Lately my hand always seems to have a phone in it. Especially so since my introduction to Twitter. It’s genuinely frightening. Will I wake up one morning to find I no longer have hands, but phones?

Remember the old days? When having a landline was essential – literally. Short of posting you a letter, coming round to your house (God forbid) or pinning you down in your local pub, if you didn’t have a phone you didn’t get contacted. Remember how you answered the home phone? With the last four digits of your number?

It’s not like that at all now, is it? Just ‘Hello’ if you’re lucky. ‘Yeah?” if you’re not.

But look – I am aware that I’m doing a lot of romanticising here.


The reality of the landline – well, I hated it as a child and still do now.  I just hate speaking on the phone. Full stop.

There are the awkward silences, the extra protracted explanations you have to throw around because the listener can’t see what you see, and can’t read emotional cues from your face. It’s painful. Worse than making conversation at the hairdressers http://lookingwithmyeyes.blogspot.co.uk/2014/08/hair-sex-death.html

Writing this blog post I am experiencing massive flashbacks to when I was a teenager. My best friends, two of them in particular, would phone me – pointlessly – almost every weekday evening, despite the fact we spent the daylight hours of every weekday in each other’s company. And we would be on the phone for hours. I mean HOURS. I wouldn’t even be saying anything.

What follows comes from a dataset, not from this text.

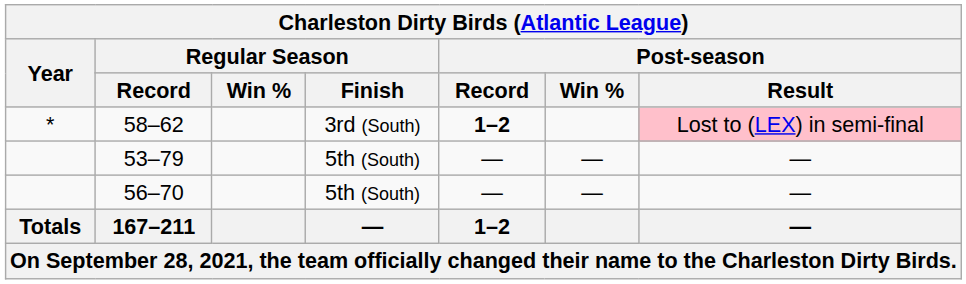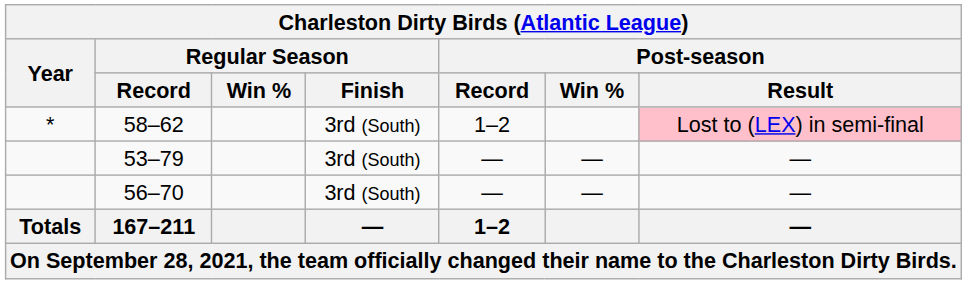58–62 | column 5: bold -> normal
53–79 | column 4: 5th (South) -> 3rd (South)
56–70 | column 4: 5th (South) -> 3rd (South)
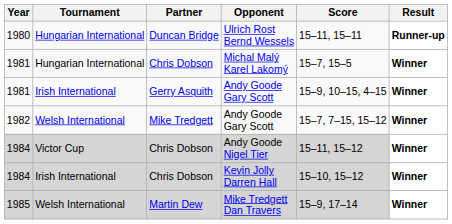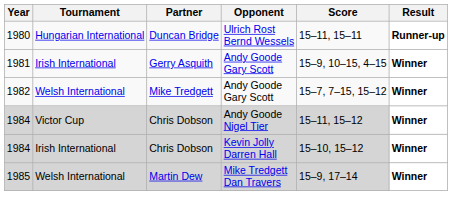- row: 1981 | Hungarian International | Chris Dobson | Michal Malý Karel Lakomý | 15–7, 15–5 | Winner
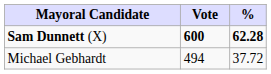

I was essentially forced to listen to them going about their family activities, grunting every now and again to show I was still awake for this torture.

All I wanted to do was watch Home Front and Changing Rooms.

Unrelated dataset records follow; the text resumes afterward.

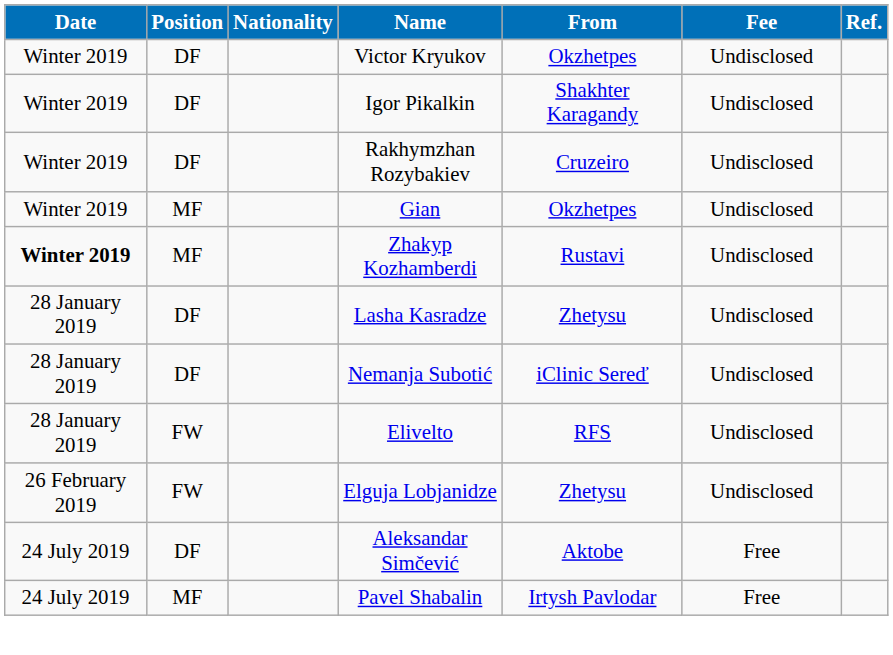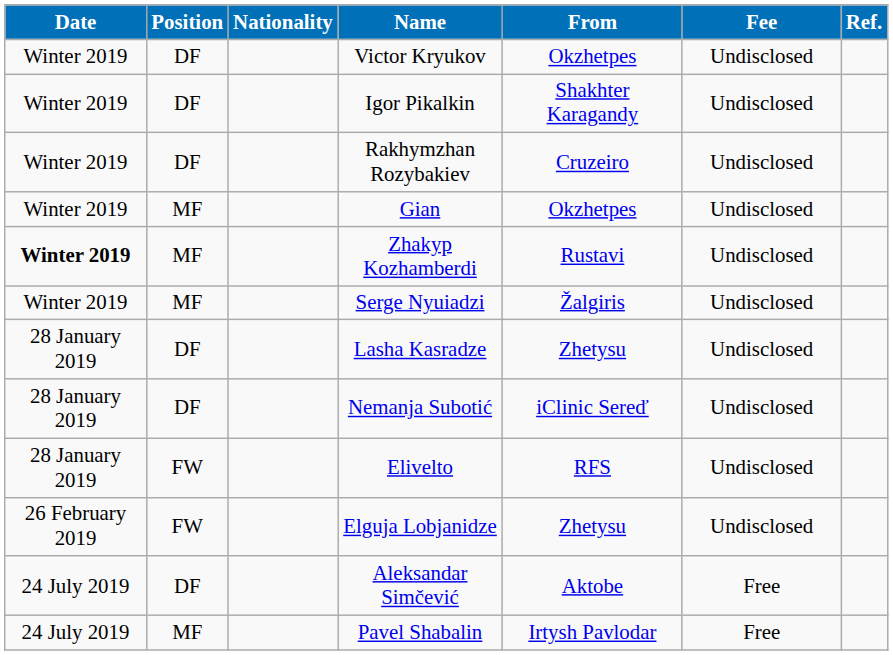+ row: Winter 2019 | MF | Serge Nyuiadzi | Žalgiris | Undisclosed
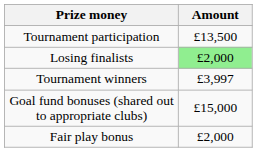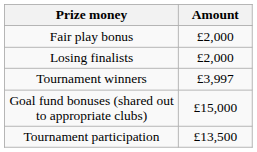rows swapped: Tournament participation <-> Fair play bonus
Losing finalists | Amount: lightgreen background -> no background
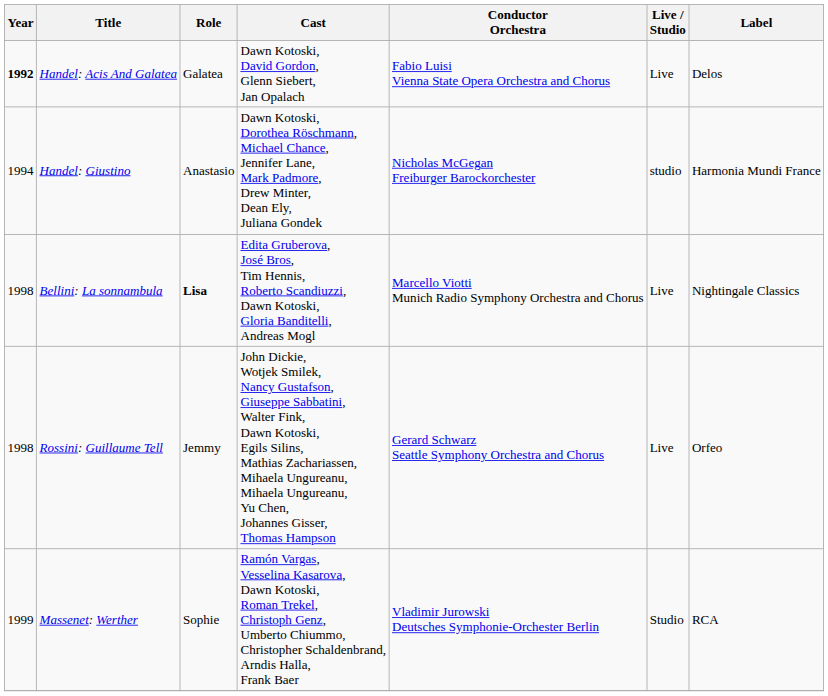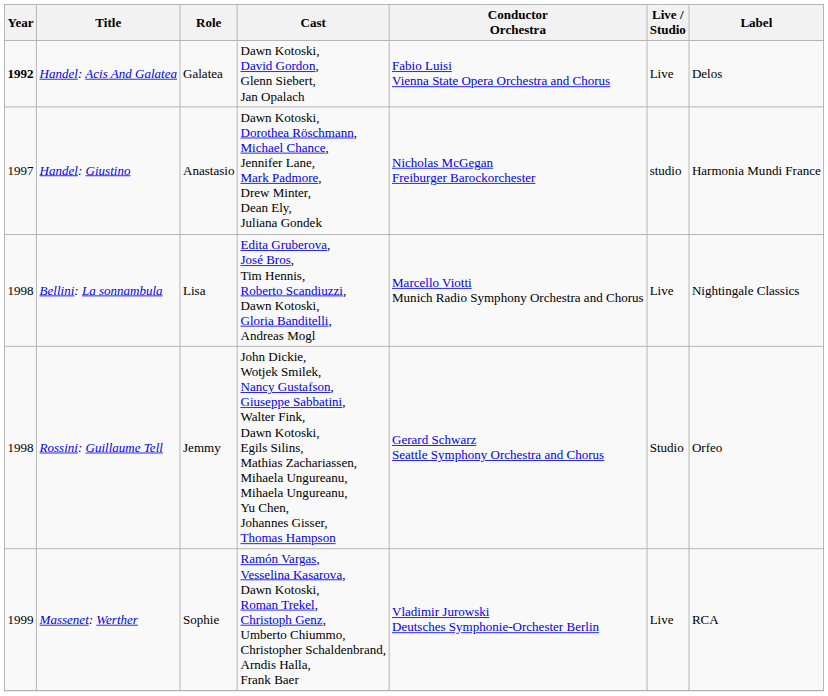Handel: Giustino | Year: 1994 -> 1997
Bellini: La sonnambula | Role: bold -> normal
Rossini: Guillaume Tell | Live / Studio: Live -> Studio
Massenet: Werther | Live / Studio: Studio -> Live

You’d think then, considering my adverse reaction to the general concept of telephony, that I’d quite appreciate the control offered by the mobile. You can see who’s calling, and choose not to answer. You can just bloody text.

But no - I hate it. It all feels back door and shady. Criminals use mobiles don’t they? It’s a bit too anonymous for this fussy phone user.

To boot, mobiles just encourage people take advantage of you, imposing on your life in new ways. They expect you at the drop of a hat, make pulls on your time any hour they see fit. It’s just not on. There’s no hiding from people when you have a mobile.

I just hate all phones.

Unless they are used as a means for watching the internet on the TV. (The only reason we got said landline in the first place.)

Then phones are great.

So on the one phone-clad hand I do feel more like a proper grown up since this landline.

But, on the other hand, if you decide to take the risk and call*** me on it…I’ll panic and run away. 


*Disclaimer: Ok, well technically I’m not the owner. Technically my boyfriend is. Strange, half-existence demonstrated through living arrangement… perhaps rendering this whole blog post void. Sorry.